I have a question regarding the lizards you are referring to. Do we know how long it took for them to develop a placenta?
When does blue turn into red? When does Latin turn into Italian?
I agree, Behe’s arguments for ID seem to present a moving target.
He asks for examples of changes at the molecular that lead to evolution, and says that the evolutionary process allowing malaria to evolve resistance to chloroquine is acceptable because it only requires 2 mutations, so that is not too complicated to be at the edge of evolution.
You give an example of a more complicated molecular change in HIV, but that doesn’t count because its not two proteins interacting within the same cell (I’m not sure why that disqualifies the HIV example, seems rather arbitrary, although he states something about viruses having a faster rate of mutation, which is not clear to me how that is the case or why the mutation rate disqualifies the example)

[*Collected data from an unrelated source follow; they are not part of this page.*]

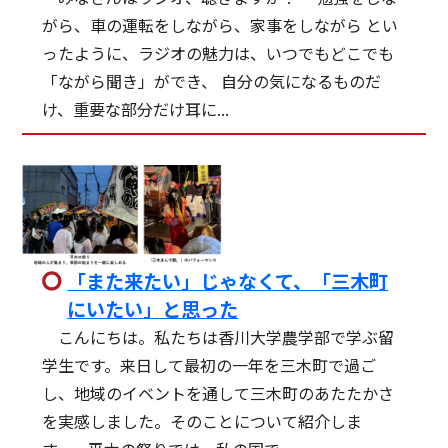
がら、車の運転をしながら、家事をしながら とい
ったように、ラジオの魅力は、いつでもどこでも
「ながら聞き」ができ、 自分の気になるものだ
け、重要な部分だけ耳に...
「また来たい」じゃなくて、「三木町
にいたい」と思った
こんにちは。私たちは香川大学農学部で学ぶ留
学生です。来日して最初の一年を三木町で過ご
し、地域のイベントを通して三木町のあたたかさ
を実感しました。そのことについて紹介しま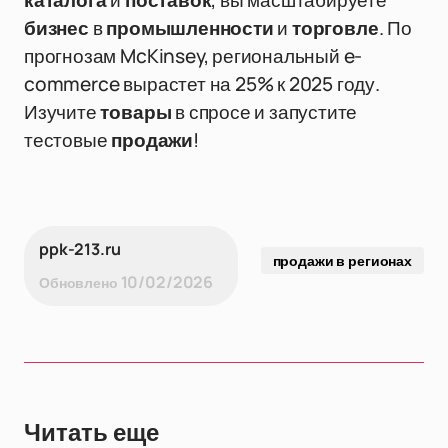
каталога
и
поставок
, вы масштабируете
бизнес
в
промышленности
и
торговле
. По
прогнозам McKinsey, региональный e-
commerce вырастет на 25% к 2025 году.
Изучите
товары
в спросе и запустите
тестовые
продажи
!
ppk-213.ru
продажи в регионах
10/02/2026
Обновлено
Читать еще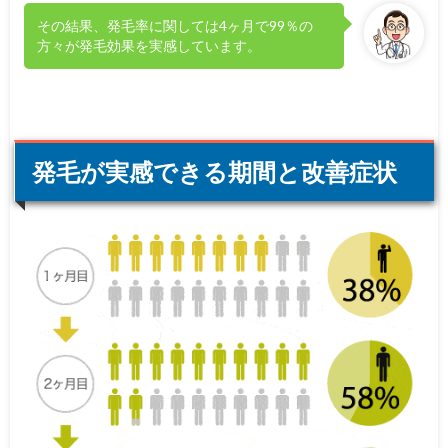
その結果、発毛率に関しては4ヶ月で99％の
方々が発毛効果を実感しています。
発毛が実感できる期間と改善症状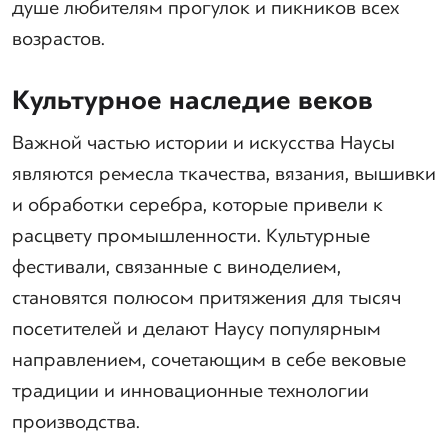
душе любителям прогулок и пикников всех
возрастов.
Культурное наследие веков
Важной частью истории и искусства Наусы
являются ремесла ткачества, вязания, вышивки
и обработки серебра, которые привели к
расцвету промышленности. Культурные
фестивали, связанные с виноделием,
становятся полюсом притяжения для тысяч
посетителей и делают Наусу популярным
направлением, сочетающим в себе вековые
традиции и инновационные технологии
производства.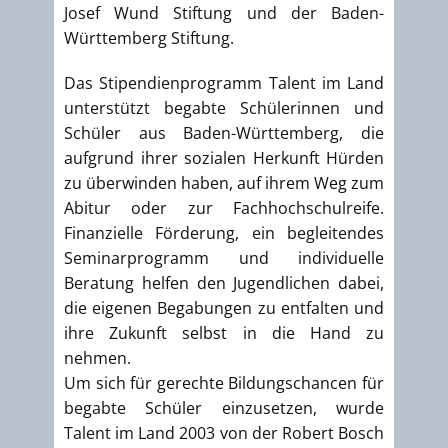
Josef Wund Stiftung und der Baden-
Württemberg Stiftung.
Das Stipendienprogramm Talent im Land
unterstützt begabte Schülerinnen und
Schüler aus Baden-Württemberg, die
aufgrund ihrer sozialen Herkunft Hürden
zu überwinden haben, auf ihrem Weg zum
Abitur oder zur Fachhochschulreife.
Finanzielle Förderung, ein begleitendes
Seminarprogramm und individuelle
Beratung helfen den Jugendlichen dabei,
die eigenen Begabungen zu entfalten und
ihre Zukunft selbst in die Hand zu
nehmen.
Um sich für gerechte Bildungschancen für
begabte Schüler einzusetzen, wurde
Talent im Land 2003 von der Robert Bosch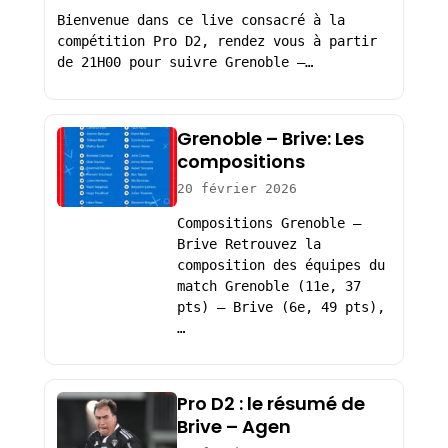
Bienvenue dans ce live consacré à la
compétition Pro D2, rendez vous à partir
de 21H00 pour suivre Grenoble –…
Grenoble – Brive: Les
compositions
20 février 2026
Compositions Grenoble –
Brive Retrouvez la
composition des équipes du
match Grenoble (11e, 37
pts) – Brive (6e, 49 pts),
…
Pro D2 : le résumé de
Brive – Agen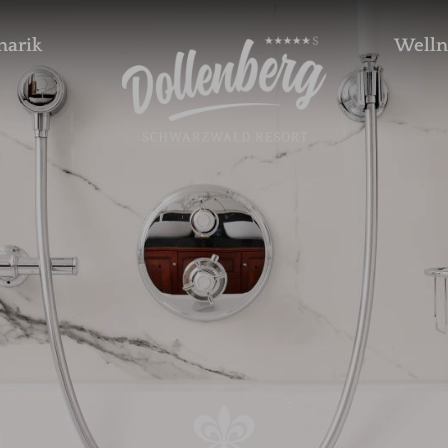
narik
Welln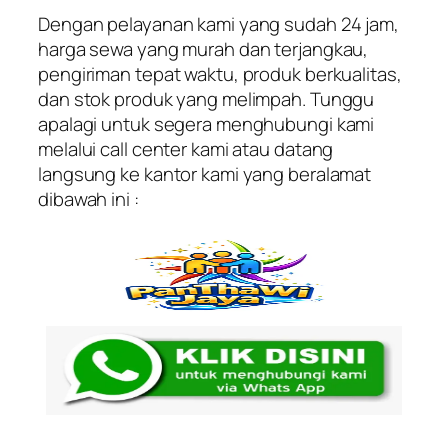
Dengan pelayanan kami yang sudah 24 jam,
harga sewa yang murah dan terjangkau,
pengiriman tepat waktu, produk berkualitas,
dan stok produk yang melimpah. Tunggu
apalagi untuk segera menghubungi kami
melalui call center kami atau datang
langsung ke kantor kami yang beralamat
dibawah ini :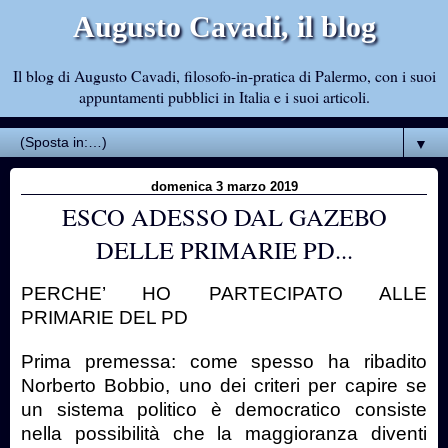
Augusto Cavadi, il blog
Il blog di Augusto Cavadi, filosofo-in-pratica di Palermo, con i suoi
appuntamenti pubblici in Italia e i suoi articoli.
▼
domenica 3 marzo 2019
ESCO ADESSO DAL GAZEBO
DELLE PRIMARIE PD...
PERCHE’ HO PARTECIPATO ALLE
PRIMARIE DEL PD
Prima premessa: come spesso ha ribadito
Norberto Bobbio, uno dei criteri per capire se
un sistema politico è democratico consiste
nella possibilità che la maggioranza diventi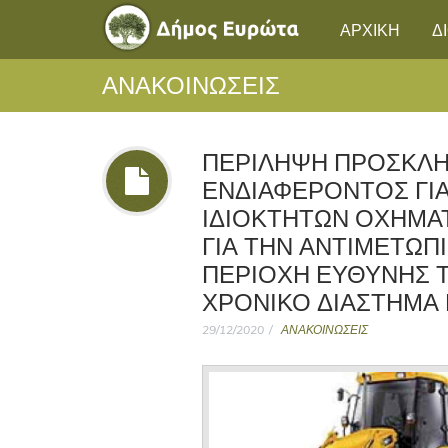
ΑΡΧΙΚΗ
Δ
ΑΝΑΚΟΙΝΩΣΕΙΣ
ΠΕΡΙΛΗΨΗ ΠΡΟΣΚΛ
ΕΝΔΙΑΦΕΡΟΝΤΟΣ ΓΙ
ΙΔΙΟΚΤΗΤΩΝ ΟΧΗΜΑ
ΓΙΑ ΤΗΝ ΑΝΤΙΜΕΤΩΠ
ΠΕΡΙΟΧΗ ΕΥΘΥΝΗΣ Τ
ΧΡΟΝΙΚΟ ΔΙΑΣΤΗΜΑ ΕΩ
29/12/2020
ΑΝΑΚΟΙΝΩΣΕΙΣ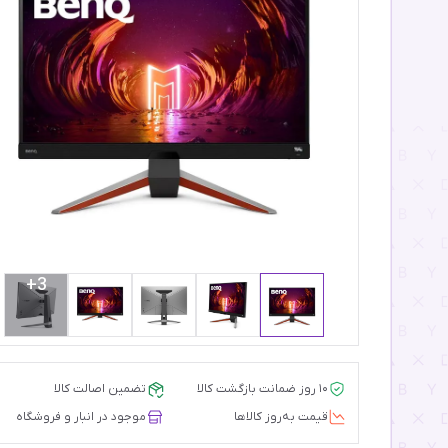
3+
۱۰ روز ضمانت بازگشت کالا
تضمین اصالت کالا
قیمت‌ به‌روز کالاها
موجود در انبار و فروشگاه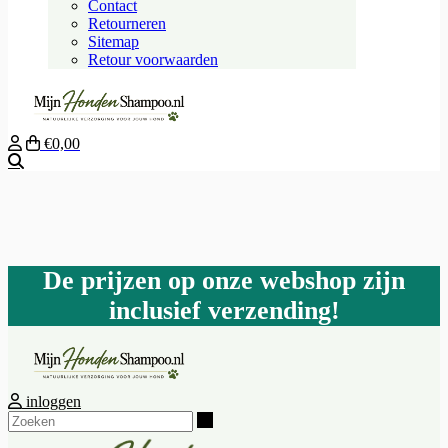
Contact
Retourneren
Sitemap
Retour voorwaarden
€0,00
Zoeken
De prijzen op onze webshop zijn
inclusief verzending!
inloggen
Zoeken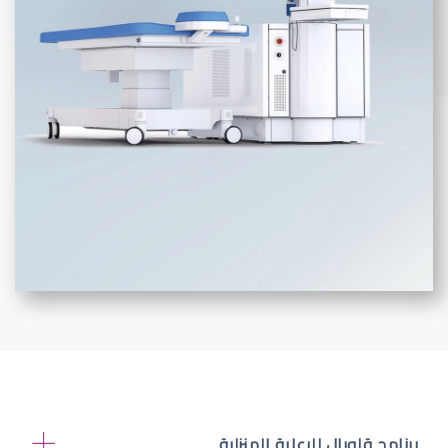
برنامج قلوبال للرعاية المنزلية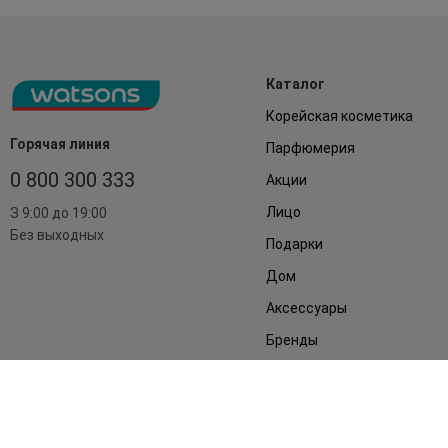
Каталог
Корейская косметика
Горячая линия
Парфюмерия
0 800 300 333
Акции
Лицо
З 9:00 до 19:00
Без выходных
Подарки
Дом
Аксессуары
Бренды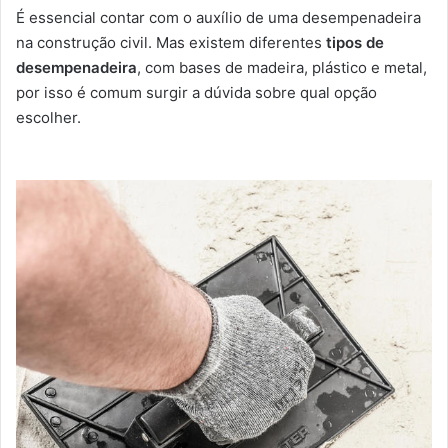
É essencial contar com o auxílio de uma desempenadeira
na construção civil. Mas existem diferentes
tipos de
desempenadeira
, com bases de madeira, plástico e metal,
por isso é comum surgir a dúvida sobre qual opção
escolher.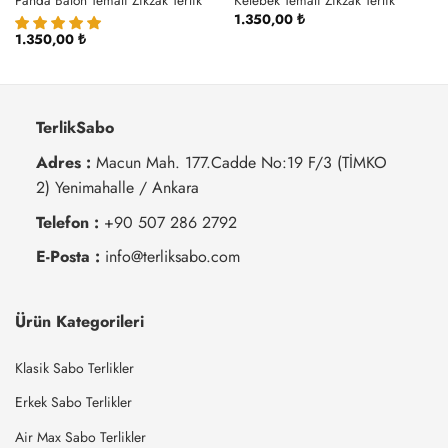
Panda Balon Temalı Zikzak Terlik
Kelebek Temalı Zikzak Terlik
1.350,00
₺
1.350,00
₺
TerlikSabo
Adres :
Macun Mah. 177.Cadde No:19 F/3 (TİMKO
2) Yenimahalle / Ankara
Telefon :
+90 507 286 2792
E-Posta :
info@terliksabo.com
Ürün Kategorileri
Klasik Sabo Terlikler
Erkek Sabo Terlikler
Air Max Sabo Terlikler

You give a couple other more complicated examples including, 1) animals now acquiring the ability to do photosynthesis via endosymbiosis, with a gene that can be pointed to and 2) lizards with placenta, but those examples do not count because you did not explain how the gene that was transferred originally evolved.
So is Behe saying that we need to accept ID instead of evolution if we cannot provide an example in which we can track every single mutation that happened throughout the history of the evolution of the organism? So for the examples that would be more complicated, falling under his definition of “edge of evolution” (e.g might include nonDarwinian mechanisms such as gene transfer), that history of molecular changes would need to have been traced back for millions of years?
I am very unclear on Behe’s thinking. Am I interpreting Behe correctly that he accepts that nonDarwinian mechanisms would also classify as evolution, but that they do not disprove ID? Or does Behe’s definition of evolution only allow Darwinian mechanisms?